== DATA SUPPLIED
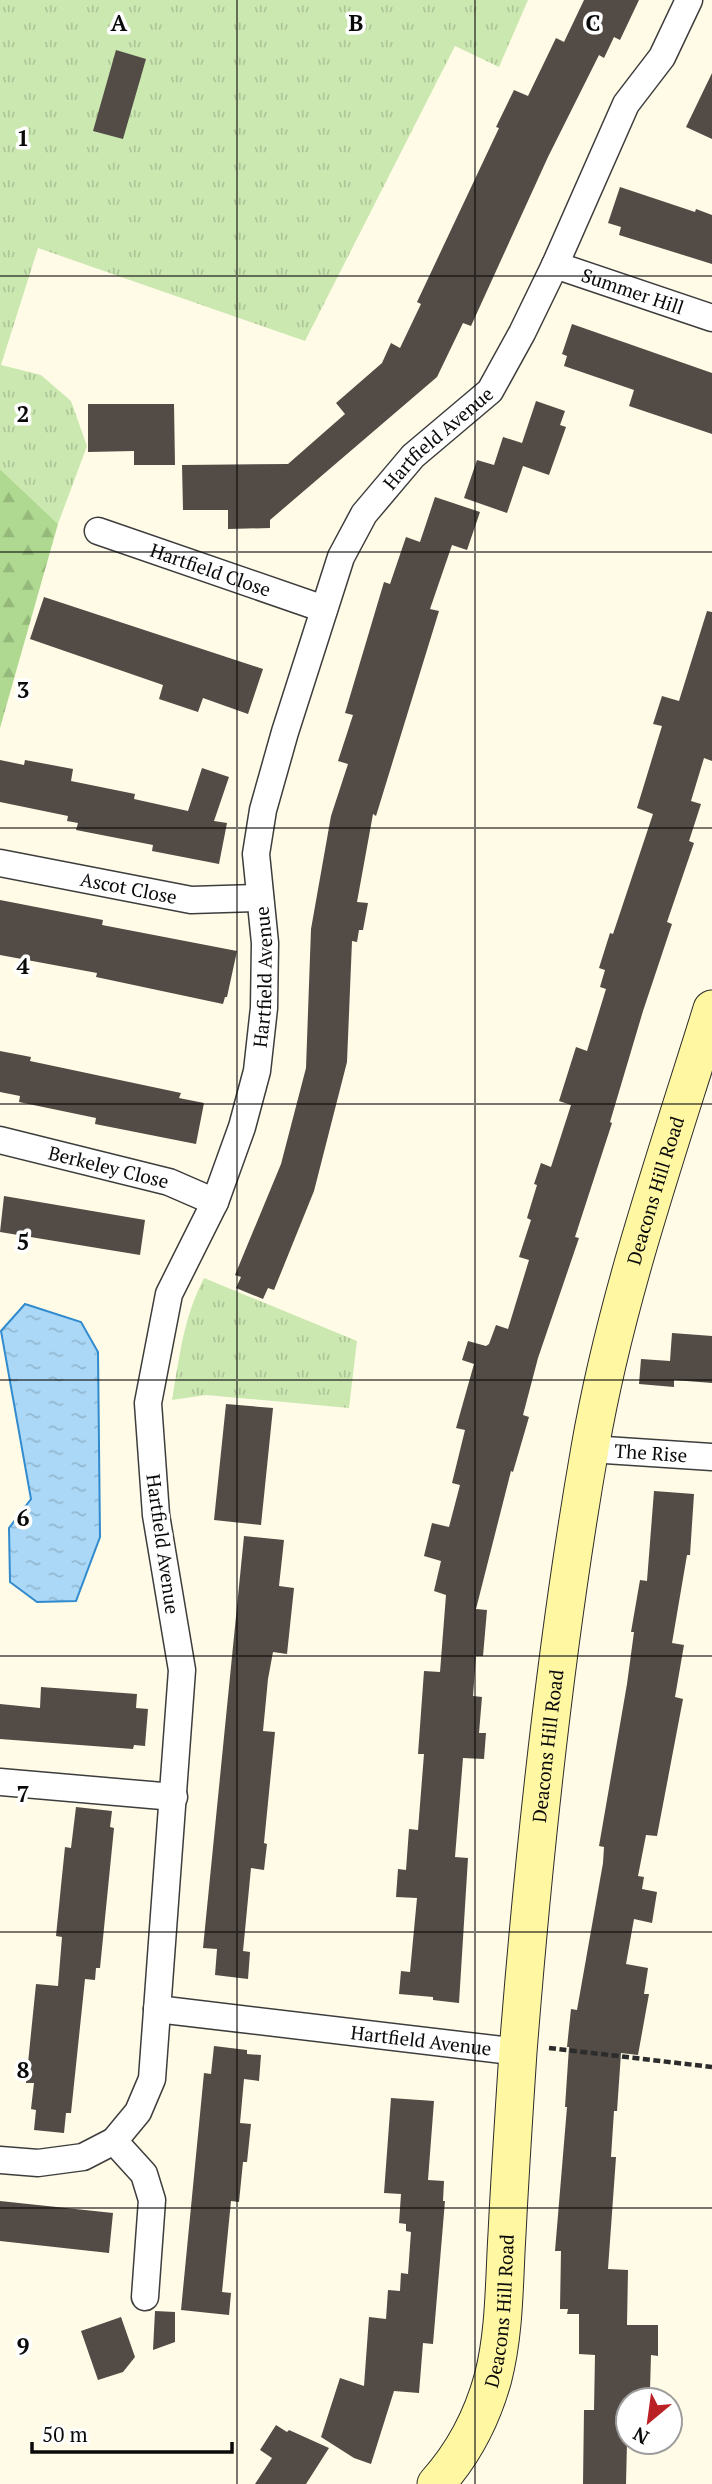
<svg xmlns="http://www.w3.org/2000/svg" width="712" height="2484" font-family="'PT Serif',serif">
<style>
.grass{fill:url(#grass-tufts)}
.forest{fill:url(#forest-firs)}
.water{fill:url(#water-ripples);stroke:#318bce;stroke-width:2}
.building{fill:#524b46}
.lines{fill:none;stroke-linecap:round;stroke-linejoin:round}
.street-casing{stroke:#3d3d3d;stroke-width:29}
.secondary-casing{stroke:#2c2c2c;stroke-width:39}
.path{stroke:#2c2c2c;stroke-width:4.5;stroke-dasharray:7 3.5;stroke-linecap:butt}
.street{stroke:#fff;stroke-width:26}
.secondary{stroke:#fff7a1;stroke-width:37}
.grid{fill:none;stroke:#0a0a0a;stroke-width:2;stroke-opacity:0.55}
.labels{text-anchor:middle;stroke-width:7;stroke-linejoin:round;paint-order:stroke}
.street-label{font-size:19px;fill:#0a0a0a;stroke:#fff}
.grid-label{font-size:23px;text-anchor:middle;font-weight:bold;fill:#0a0a0a;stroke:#fff;stroke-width:7;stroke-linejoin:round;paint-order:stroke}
</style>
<defs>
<pattern id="grass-tufts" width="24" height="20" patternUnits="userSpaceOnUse" patternTransform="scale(1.75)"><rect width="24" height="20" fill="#cce8b1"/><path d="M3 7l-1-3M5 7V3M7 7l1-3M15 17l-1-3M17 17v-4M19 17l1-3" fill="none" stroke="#aec697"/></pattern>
<pattern id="forest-firs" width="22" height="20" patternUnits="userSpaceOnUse" patternTransform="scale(1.75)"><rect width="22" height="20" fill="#afd990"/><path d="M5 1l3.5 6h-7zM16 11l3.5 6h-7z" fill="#95b97b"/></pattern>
<pattern id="water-ripples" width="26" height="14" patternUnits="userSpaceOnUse" patternTransform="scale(1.75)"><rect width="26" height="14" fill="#abd8f7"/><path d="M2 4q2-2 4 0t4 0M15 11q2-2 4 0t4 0" fill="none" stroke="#92b8d2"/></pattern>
</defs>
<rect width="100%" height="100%" fill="#fffbe6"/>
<path class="grass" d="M0,0H528L499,67L455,46L305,341L38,248L1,365L41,375L71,401L87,446L58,524L0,469Z
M204,1278L357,1341L349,1408L206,1395L172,1400C180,1355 183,1319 204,1278Z"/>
<path class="forest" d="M0,469L58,524L0,728Z"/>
<path class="water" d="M25,1304L81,1322L98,1352L100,1537L76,1601L37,1602L10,1582L9,1528L31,1499L1,1331Z"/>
<path class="building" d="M584,0H639L620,40L614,37L604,58L599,55L548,157L471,326L463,323L437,377L270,520V528L228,529V510H183L182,465L288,464L345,414L336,403L382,363L391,343L400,348L421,304L417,302L499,128L496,127L514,90L528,96L556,38L564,42Z
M116,50L146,59L123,139L93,131Z
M712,73V139L686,127Z
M620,187L695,212L696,209L712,215V264L619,235L621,227L608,223Z
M572,324L712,373V434L629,406L634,390L564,366L567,356L562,354Z
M536,401L565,411L560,425L566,427L549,475L523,466L507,513L464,498L477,460L494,465L503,437L522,443Z
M88,404H174L175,465H134V451L88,452Z
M435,497L480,512L467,550L452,545L430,609L439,611L376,816L373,814L357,902L368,903L363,930H359L357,942L352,941L347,1062L314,1191L274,1290L268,1288L263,1299L236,1288L241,1277L235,1275L281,1164L306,1068L311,929L331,816L348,764L338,761L353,715L345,713L384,582L390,584L406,537L420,542Z
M44,597L263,669L248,714L203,698L198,712L159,699L163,685L30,639Z
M707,611L712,612V761L704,758L691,801L701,804L689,841L694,843L667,922L672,924L643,1011L610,1122L612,1123L575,1237L579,1238L538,1358L523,1415L529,1417L513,1472L511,1471L476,1609L487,1610L483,1656H476L473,1696L482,1697L479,1733H486L484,1759L463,1758L455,1857L468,1858L459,2003L433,2000V1997L399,1994L401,1971L410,1972L417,1898L396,1897L398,1869L406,1870L409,1829L418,1830L424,1754H418L424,1671L440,1672L446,1595L434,1591L441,1561L424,1556L432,1523L449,1527L460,1485L452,1483L465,1430L456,1428L474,1364L462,1360L468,1341L486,1346L489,1344L496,1325L508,1329L529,1260L519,1257L531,1220L527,1218L537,1185L534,1184L541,1163L551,1167L571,1105L559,1101L576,1047L587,1051L606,989L600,987L605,970L599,968L610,933L613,934L653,814L637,808L662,726L653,724L662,696L679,701Z
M0,760L24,765L25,760L73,769L71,781L135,794L134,799L188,811L202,768L229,777L214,821L227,823L219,864L152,851L153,845L76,830L78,823L67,821L68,816L0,802Z
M0,900L103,920L102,925L237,951L227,997H225L223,1004L96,977L97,973L0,955Z
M0,1051L31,1057L30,1061L181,1093L179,1098L204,1103L196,1144L95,1124L96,1118L19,1102L20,1096L0,1092Z
M4,1196L145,1220L140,1255L0,1232Z
M672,1333L712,1336V1383L674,1380V1387L639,1384L641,1359L670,1361Z
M226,1404L273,1408L261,1525L214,1520Z
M654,1491L694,1494L690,1555H687L672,1643L684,1645L675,1697L683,1699L657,1836L646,1835L638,1876L644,1877L642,1889L657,1892L652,1923L634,1919L626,1964L648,1968L644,1994H649L638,2055L621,2053L617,2111H614L611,2157H616L608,2269L628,2270L627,2325H658V2356L651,2355L650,2390H638V2400H628L626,2484H583L584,2410H594L595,2355L579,2354V2314H567L568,2309H560L561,2251H555L567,2107H565L569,2047H567L571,2009L577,2010L603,1863L604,1847L599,1846L627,1684L634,1632H631L640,1580L647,1581Z
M244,1536L284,1540L279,1586L294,1588L287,1654L273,1652L268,1679L263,1731L275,1732L264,1843L267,1844L264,1870L251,1868L243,1951L250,1952L248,1979L215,1975L217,1949L203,1948Z
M41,1687L137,1694L136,1708L148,1709L145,1746L134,1745L133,1749L0,1739V1704L40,1708Z
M76,1807L112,1811L110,1827L114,1828L100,1968H96L95,1980L85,1979L71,2113H66L64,2133L34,2130L36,2110L31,2109L34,2083H26L36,1984L58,1986L62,1937L56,1936L61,1886L65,1847L71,1848Z
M214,2046L247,2050V2054L261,2055L259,2081L244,2079L240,2123L251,2124L247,2162H243L239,2202L231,2201L222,2292L231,2293L229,2315L181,2310L204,2073L211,2074Z
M391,2098L434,2101L428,2180L444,2181L443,2201H445L433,2344L423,2343L419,2393L394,2391L371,2464L354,2458L321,2437L340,2378L364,2386L369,2317L386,2319L388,2290L400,2291L401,2273L408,2274L411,2232L406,2231V2224L399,2223L401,2194L384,2193Z
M0,2201L113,2213L109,2253L0,2241Z
M155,2311L175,2312V2342L153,2350Z
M121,2317L135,2357L123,2372L98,2380L81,2331Z
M276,2425L287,2432L289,2430L329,2448L306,2484H255L272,2458L260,2450Z"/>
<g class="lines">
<defs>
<g id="street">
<path id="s1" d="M555,265L712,318"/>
<path id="s2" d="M98,531L324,609"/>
<path id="s3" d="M0,863L191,900L260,898"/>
<path id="s4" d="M0,1140L169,1182L215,1202"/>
<path id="s5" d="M590,1449L712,1457"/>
<path d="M0,1782L174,1797"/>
<path id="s6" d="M157,2009L519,2052"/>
<path d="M0,2160L38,2163L83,2157L114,2141"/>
<path id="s7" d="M145,2297L152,2200L144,2174L114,2141L138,2112L152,2079L182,1670L156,1515L148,1403L169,1294L215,1202L242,1127L257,1071L264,1008L265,943L256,854L263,810L285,732L341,557L364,514L413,456L490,391L522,333L555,265L626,104L662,57L689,0"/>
</g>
<g id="secondary">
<path id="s8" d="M436,2484C464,2453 482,2418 493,2378C505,2331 504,2282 507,2234C510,2173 514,2113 518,2052C534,1850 555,1648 590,1448C616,1298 667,1154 712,1009"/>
</g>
</defs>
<use href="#street" class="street-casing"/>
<use href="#secondary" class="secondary-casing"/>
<path class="path" d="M549,2048L712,2067"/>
<use href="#street" class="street"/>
<use href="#secondary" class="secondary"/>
</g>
<path class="grid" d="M237,0V2484M475,0V2484M0,276H712M0,552H712M0,828H712M0,1104H712M0,1380H712M0,1656H712M0,1932H712M0,2208H712"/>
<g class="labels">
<g class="street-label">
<text dy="7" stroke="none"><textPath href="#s1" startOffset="82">Summer Hill</textPath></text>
<text dy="7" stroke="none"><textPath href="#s7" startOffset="1956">Hartfield Avenue</textPath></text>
<text dy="7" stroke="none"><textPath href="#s2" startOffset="119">Hartfield Close</textPath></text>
<text dy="7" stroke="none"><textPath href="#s3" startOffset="131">Ascot Close</textPath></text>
<text dy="7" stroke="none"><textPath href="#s7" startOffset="1368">Hartfield Avenue</textPath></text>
<text dy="7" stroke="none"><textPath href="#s4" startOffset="112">Berkeley Close</textPath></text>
<text dy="7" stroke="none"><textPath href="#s8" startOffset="1323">Deacons Hill Road</textPath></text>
<text dy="7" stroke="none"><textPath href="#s5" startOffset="61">The Rise</textPath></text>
<text transform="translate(163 1544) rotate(82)" y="7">Hartfield Avenue</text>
<text dy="7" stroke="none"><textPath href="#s8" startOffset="756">Deacons Hill Road</textPath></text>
<text dy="7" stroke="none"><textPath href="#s6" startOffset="266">Hartfield Avenue</textPath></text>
<text dy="7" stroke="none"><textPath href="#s8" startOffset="189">Deacons Hill Road</textPath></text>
</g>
</g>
<g class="grid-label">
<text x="119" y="31">A</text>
<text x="356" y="31">B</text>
<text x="593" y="31">C</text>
<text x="23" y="146">1</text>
<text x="23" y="422">2</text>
<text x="23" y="698">3</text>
<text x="23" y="974">4</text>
<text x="23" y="1250">5</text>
<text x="23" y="1526">6</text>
<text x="23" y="1802">7</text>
<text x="23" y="2078">8</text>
<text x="23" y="2354">9</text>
</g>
<g transform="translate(649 2421) rotate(209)"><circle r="33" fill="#ffffff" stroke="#9d9d9d" stroke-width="2"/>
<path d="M0-5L12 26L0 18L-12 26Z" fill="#ba2124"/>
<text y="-10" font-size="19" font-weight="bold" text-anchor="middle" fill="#0a0a0a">N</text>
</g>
<path d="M32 2442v10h200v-10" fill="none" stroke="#0a0a0a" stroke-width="3.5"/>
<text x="42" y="2442" font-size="21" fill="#0a0a0a" stroke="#ffffff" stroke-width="5" paint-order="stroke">50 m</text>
</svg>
====
(PROBLEM) Every line that contains the string "labels" should be returned from the data.

(WORKED SOLUTION)
.labels{text-anchor:middle;stroke-width:7;stroke-linejoin:round;paint-order:stroke}
<g class="labels">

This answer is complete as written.